As we learned from Moneyball, one needs to find undervalued assets when faced with a finite budget. When looking around baseball, analysts often refer to Billy Beane in Oakland and Andrew Friedman in Tampa Bay as two guys who have succeeded with a limited payroll. I’d like to add one more team to the list that always seems to get overlooked in this aspect: the Florida Marlins. For years the Marlins have stayed relatively competitive with one of the smallest payrolls in baseball, and even with a weak fanbase, have won two World Series despite being around for less than two decades. While we can go back and look at some bargains they got in the late 90’s, I think it’d be interesting to check out some of their latest grabs:
OF Cody Ross
Acquired: May 2006 trade with Cincinnati for cash/PTBNL
2007-10 WAR: 9.2
During the 2006 season, Cody Ross found his way around three National League teams, eventually finding a home in Miami, where he’s been one of the most underrated players in baseball since. For the ’06 season, Ross hit just .227/.293/.431, and although he had some pop, was considered nothing more than a fourth or fifth outfielder. He was not only twenty six years old, but was never considered a top prospect or anyone who would have an impact career. However, Ross has taken off in Florida. His best season came in 2008, where he racked up 3.7 WAR thanks to plus offense and defense in centerfield.
1B/3B Jorge Cantu
Acquired: January 2008 on a minor league contract with invite to Spring Training
2008-10 WAR: 5.4
Cantu might be the most interesting case of them all. He came up for neighboring Tampa Bay as a highly touted slugger, and after putting up a .346 wOBA in fifty games as a rookie in 2004, smacked 28 homers the following year. However, after a dramatic decline from 2006-2007, he found himself without a home going into the 2008 season. The Marlins gave him a chance, and he’s been a staple of their batting order ever since.
2B Dan Uggla
Acquired: December 2005 from the Arizona Diamondbacks in the Rule V Draft
2006-10 WAR: 16
This story is definitely the most well-known. Uggla was seen as a career minor leaguer by most teams, including his own, which meant he wasn’t protected by the D’Backs during the Rule V draft leading up to the ’06 season. Despite hitting extremely well in Double-A in 2005, he never earned a promotion even to Triple-A, and as a twenty five year-old was just seen as another guy who mashed minor league pitching but couldn’t handle the big leagues. The All-Star secondbaseman has certainly made geniuses out of the Marlins front office, never having a season with less than 2.4 WAR.

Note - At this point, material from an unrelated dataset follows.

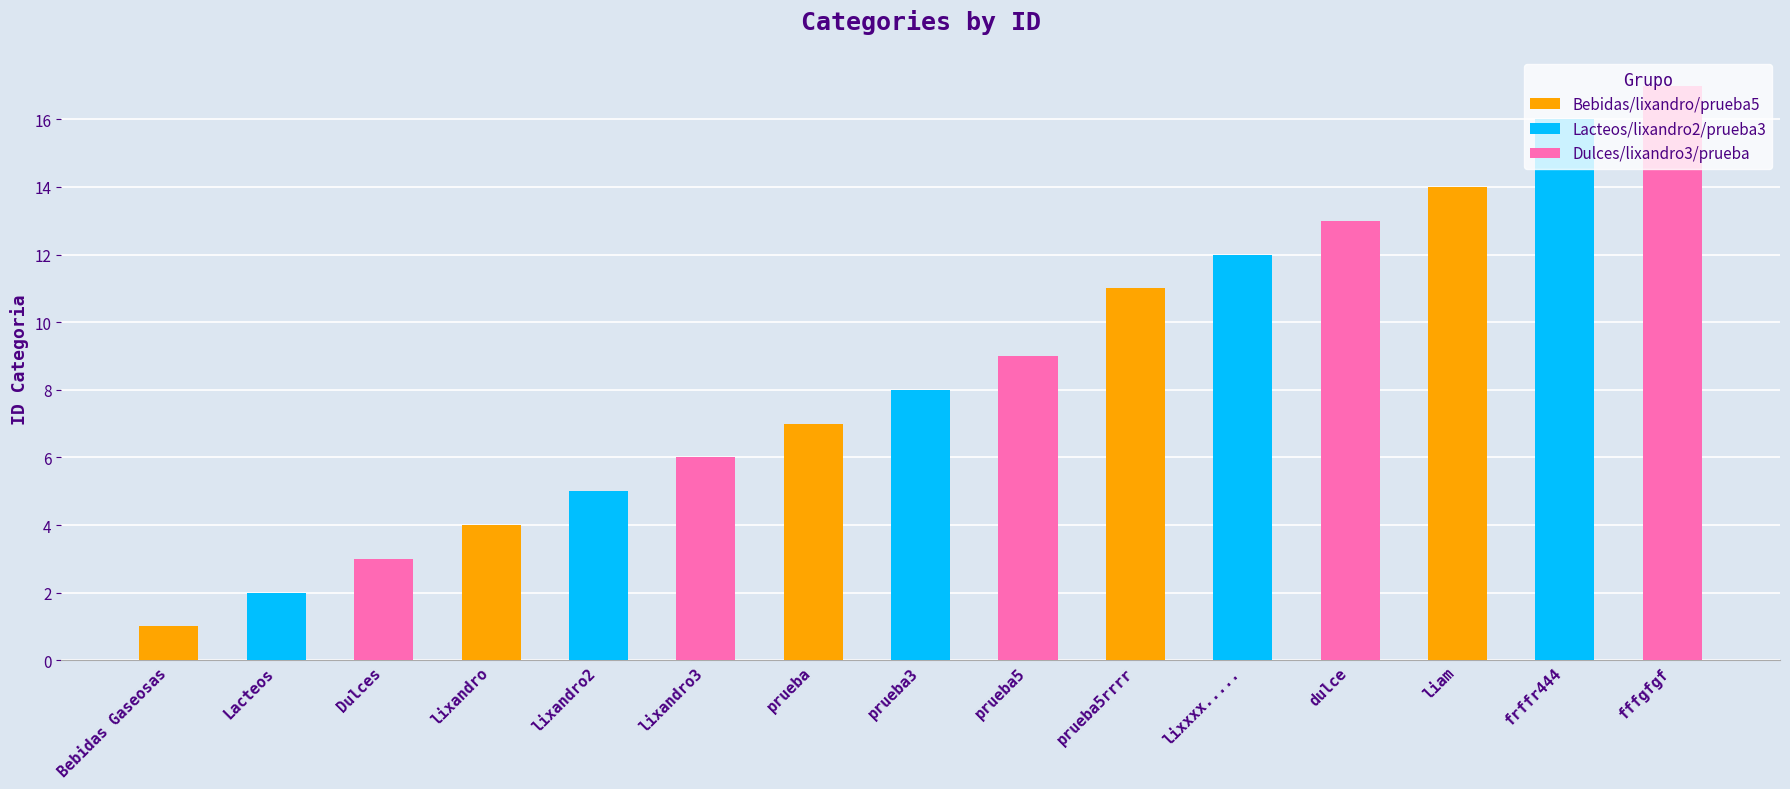

How many values are below 8?

7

Baker, who ironically was a central figure in Moneyball, was swapped back and forth between Oakland and Florida via waivers before the Marlins finally held onto him after a 2007 trade. Baker blossomed in 2008, posting a .392 OBP, an excellent number for a guy at a premium position. After a stellar year in 2009, Baker has gotten off to a slow start in 2010 thanks to injury.

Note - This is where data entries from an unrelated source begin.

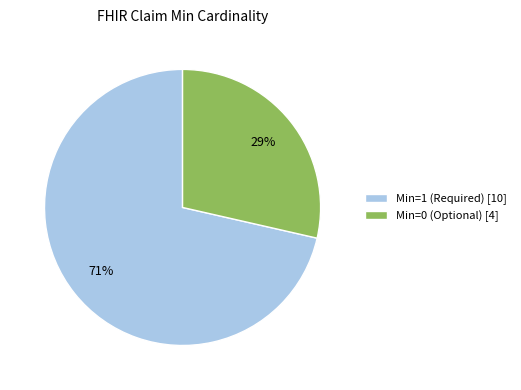

How many slices are in this pie chart?

2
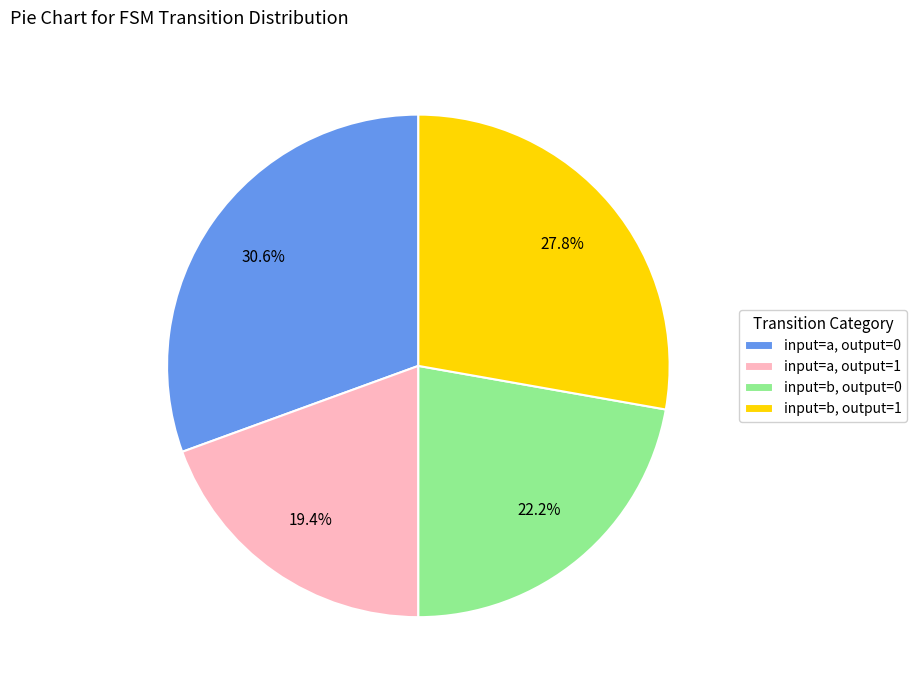

Is input=b, output=1 the majority of the pie?

No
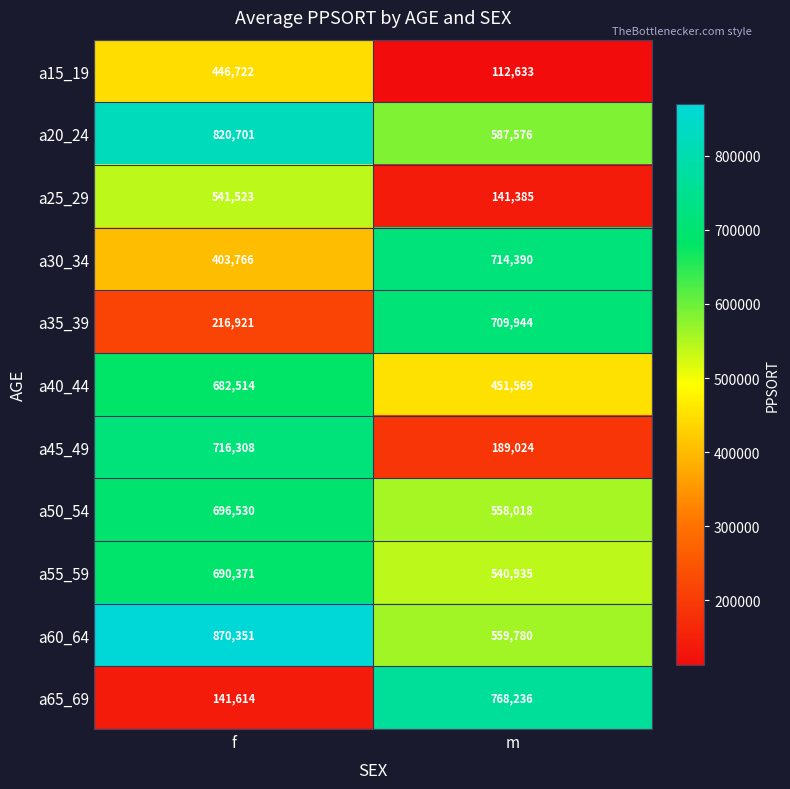

At which category is the sum across all series the highest?

f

Primarily a backup catcher in Florida, Paulino has stepped up ever since Baker’s injury, and after posting 1.7 WAR in 2009 despite playing less than half of a season, has been even better this year, posting a wRC+ of 110.
CL Leo Nunez
Acquired: October 2008 in trade with Kansas City for current Buffalo Bison 1B Mike Jacobs
2009-10 WAR: As Dean Wormer would say, 0.0
Although Nunez had a so-so 2009 (4.41 xFIP), his 2010 has been phenomenal thus far, as his xFIP stands at 2.90. He could be the Marlins closer for quite some time.
Those are the most notable names, but you can also look to the entire Marlins bullpen over the past few years as a ragtag of journeymen or pickups who excelled when given the chance. The Marlins may not have the biggest budget, but they know a bargain when they see it, and that’s dangerous.